Passage cité |
L’espace domestique prend une importance nouvelle lorsqu’il est examiné à travers le prisme du genre. Sara Ahmed souligne la nécessité de créer des espaces de liberté pour les personnes queer, des safe spaces : « Nous avons besoin de construire nos propres bâtiments quand le monde ne fait pas de place à nos désirs, il te faut inventer tes propres systèmes pour avancer »*. Plutôt que de prescrire une architecture féministe fixe, le collectif londonien Matrix (1981) affirmait que tous les architectes devaient intégrer les besoins des usagers à chaque étape de conception. Membre fondatrice, Jane Darke rappelle que les architectes sont souvent déconnectés de ceux qui utilisent leurs bâtiments, et que leur formation les éloigne des réalités vécues.**

* Sara Ahmed, Living a Feminist Life, Duke University Press, 2017

** MATRIX, Making Space : Woman and the man-made environnement, Pluto Press, 1984

Matrix, MATRIX, Affiche de revendications, 1979.

Tâches à réaliser |
A – Les affirmations suivantes concordent-elles avec le passage cité ? Répondez à chacune par oui ou non, en citant mot pour mot les termes du passage qui tranchent. (i) Le collectif Matrix prescrivait une architecture féministe fixe. (ii) Jane Darke était membre fondatrice de Matrix. (iii) Selon Jane Darke, la formation des architectes les rapproche des réalités vécues.
B – Pouvez-vous transformer en liste le paragraphe du passage cité qui commence par « L’espace domestique prend une importance nouvelle », en conservant ses faits principaux ?
Les items proviennent d’une source distincte du passage cité.

Section des données |
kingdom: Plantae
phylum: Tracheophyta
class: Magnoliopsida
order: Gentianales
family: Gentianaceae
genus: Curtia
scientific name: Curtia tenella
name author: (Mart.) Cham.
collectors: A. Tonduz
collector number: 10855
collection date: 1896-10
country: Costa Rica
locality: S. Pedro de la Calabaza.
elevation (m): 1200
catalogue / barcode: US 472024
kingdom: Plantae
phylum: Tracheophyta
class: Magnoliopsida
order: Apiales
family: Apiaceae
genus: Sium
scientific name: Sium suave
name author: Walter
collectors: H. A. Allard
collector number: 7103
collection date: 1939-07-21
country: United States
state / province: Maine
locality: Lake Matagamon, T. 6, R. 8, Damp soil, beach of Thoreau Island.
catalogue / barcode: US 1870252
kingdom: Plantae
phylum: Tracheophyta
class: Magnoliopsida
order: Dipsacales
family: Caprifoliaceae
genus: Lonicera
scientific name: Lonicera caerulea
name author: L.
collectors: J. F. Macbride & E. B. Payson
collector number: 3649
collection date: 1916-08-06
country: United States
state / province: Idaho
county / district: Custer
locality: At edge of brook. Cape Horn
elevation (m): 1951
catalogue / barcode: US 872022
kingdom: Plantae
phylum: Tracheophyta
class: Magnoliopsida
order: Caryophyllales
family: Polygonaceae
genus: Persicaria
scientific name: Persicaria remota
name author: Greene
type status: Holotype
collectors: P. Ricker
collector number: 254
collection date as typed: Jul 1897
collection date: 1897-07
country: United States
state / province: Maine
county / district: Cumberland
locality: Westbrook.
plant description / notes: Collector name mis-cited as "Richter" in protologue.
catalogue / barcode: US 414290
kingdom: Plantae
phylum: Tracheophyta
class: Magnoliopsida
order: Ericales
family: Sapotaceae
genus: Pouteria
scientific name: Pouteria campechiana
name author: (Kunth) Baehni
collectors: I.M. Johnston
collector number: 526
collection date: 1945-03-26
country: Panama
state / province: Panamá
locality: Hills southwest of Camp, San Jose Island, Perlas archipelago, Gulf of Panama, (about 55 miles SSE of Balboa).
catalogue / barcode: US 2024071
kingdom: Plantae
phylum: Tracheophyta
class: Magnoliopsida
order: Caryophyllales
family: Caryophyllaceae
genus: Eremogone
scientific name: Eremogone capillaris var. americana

Réponses par tâche |
A –
(i) Non : « Plutôt que de prescrire une architecture féministe fixe ».
(ii) Oui : « Membre fondatrice, Jane Darke ».
(iii) Non : « leur formation les éloigne des réalités vécues ».

B –
- Vu sous l’angle du genre, l’espace domestique prend une importance nouvelle.
- Sara Ahmed insiste sur la nécessité de créer des espaces de liberté, des safe spaces, pour les personnes queer.
- Le collectif londonien Matrix (1981) ne prescrivait pas d’architecture féministe fixe. Il demandait que tous les architectes intègrent les besoins des usagers à chaque étape de la conception.
- Jane Darke, membre fondatrice de Matrix, rappelle que les architectes sont souvent déconnectés des usagers de leurs bâtiments et que leur formation les éloigne des réalités vécues.